▸ **Trecho do documento**:
--------------------------------------------------
“Que se diga: daqui em diante, nenhuma vítima de agressão sexual ousará denunciar seu agressor se ele for uma celebridade, por medo de se ver sob o odioso tratamento a que está submetida a jovem camareira que denunciou Dominique Strauss-Kahn”.
Com essa afirmação, Lysiane Gagnon inicia um artigo publicado no jornal canadense La Presse no último dia 19 de maio. Ao invés de refletir sobre o debate político suscitado a partir da denúncia, as oscilações na bolsa causada pela prisão de um dos homens mais influentes no mundo e a “teoria de complô”, ela apresenta um objetivo muito mais delimitado e inédito: refletir sobre as conseqüências dessa denúncia na vida da própria mulher que a empreendeu.
Segundo Gagnon, “as grandes mídias americanas [leia-se estadunidenses] respeitaram a regra que preserva a identidade das vítimas de agressão sexual (caso contrário, elas seriam acusadas de ultraje na justiça)”. Ainda assim, informações sobre essa mulher foram divulgadas mundialmente, sobretudo pela imprensa francesa: imigrante, 32 anos, mãe, negra, muçulmana. Em relação a esse último aspecto, a articulista considera: “Para os muçulmanos conservadores, uma agressão sexual constitui uma vergonha que recai sobre toda a família e o clã, uma vergonha sobre a qual a mulher é sempre responsável”. Hostilizada, portanto, por diferentes grupos, desde a comunidade américo-guineense às elites francesas, a agredida está sob proteção da polícia e não pode ir a sua casa, nem ao seu trabalho.
A jornalista ainda lembra a frase de um dos advogados de Strauss-Kahn, segundo o qual “ela [a vítima] é muito pouco atraente”, ao que ela acrescenta indignada: “como se apenas as belezas hollywoodianas fossem dignas de serem agredidas por homens conhecidos!”. Para terminar, conclui: “sem a garantia de que elas não serão indevidamente expostas à opinião pública, quantas vítimas de violação ousariam denunciar os seus agressores?”. Acompanho os argumentos da articulista porque considero sua abordagem extremamente relevante para pensar sobre esse e outros casos de estupro, levantando questões sobre denúncia, vergonha e como essas informações são divulgadas pela imprensa.
--------------------------------------------------
▸ **Material de estudo**:
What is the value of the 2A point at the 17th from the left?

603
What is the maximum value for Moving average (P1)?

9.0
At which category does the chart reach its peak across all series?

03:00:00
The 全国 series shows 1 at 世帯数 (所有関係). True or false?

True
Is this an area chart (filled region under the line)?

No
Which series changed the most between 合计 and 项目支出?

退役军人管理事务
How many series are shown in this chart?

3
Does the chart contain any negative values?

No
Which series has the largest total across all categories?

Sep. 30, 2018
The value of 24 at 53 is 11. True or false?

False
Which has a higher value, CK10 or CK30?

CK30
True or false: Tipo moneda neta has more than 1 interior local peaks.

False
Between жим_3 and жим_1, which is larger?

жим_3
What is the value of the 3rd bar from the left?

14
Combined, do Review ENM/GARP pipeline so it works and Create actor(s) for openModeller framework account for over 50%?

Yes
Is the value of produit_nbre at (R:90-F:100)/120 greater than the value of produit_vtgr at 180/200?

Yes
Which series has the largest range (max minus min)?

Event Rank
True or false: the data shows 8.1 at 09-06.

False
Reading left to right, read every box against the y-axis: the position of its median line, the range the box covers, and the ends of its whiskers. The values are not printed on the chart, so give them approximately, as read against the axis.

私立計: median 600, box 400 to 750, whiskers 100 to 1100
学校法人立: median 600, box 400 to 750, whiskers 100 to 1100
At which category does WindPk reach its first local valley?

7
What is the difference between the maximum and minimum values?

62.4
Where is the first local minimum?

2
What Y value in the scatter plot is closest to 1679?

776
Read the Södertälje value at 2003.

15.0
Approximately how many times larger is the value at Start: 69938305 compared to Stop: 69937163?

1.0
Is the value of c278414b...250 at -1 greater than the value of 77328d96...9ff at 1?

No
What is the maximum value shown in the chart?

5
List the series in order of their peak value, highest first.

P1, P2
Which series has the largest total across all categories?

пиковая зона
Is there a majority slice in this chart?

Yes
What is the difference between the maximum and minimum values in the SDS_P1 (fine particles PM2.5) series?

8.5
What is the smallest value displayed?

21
--------------------------------------------------
▸ **Lista de atividades**:
1) Copie novamente o trecho do texto sobre o caso Strauss-Kahn que começa em "Com essa afirmação, Lysiane" e termina após "que a empreendeu.", trocando "artigo" por "texto".
2) Em que jornal, segundo o texto sobre o caso Strauss-Kahn, Lysiane Gagnon publicou seu artigo?

▸ **Soluções dos exercícios**:
1)
Com essa afirmação, Lysiane Gagnon inicia um texto publicado no jornal canadense La Presse no último dia 19 de maio. Ao invés de refletir sobre o debate político suscitado a partir da denúncia, as oscilações na bolsa causada pela prisão de um dos homens mais influentes no mundo e a “teoria de complô”, ela apresenta um objetivo muito mais delimitado e inédito: refletir sobre as conseqüências dessa denúncia na vida da própria mulher que a empreendeu.

2) No jornal canadense La Presse.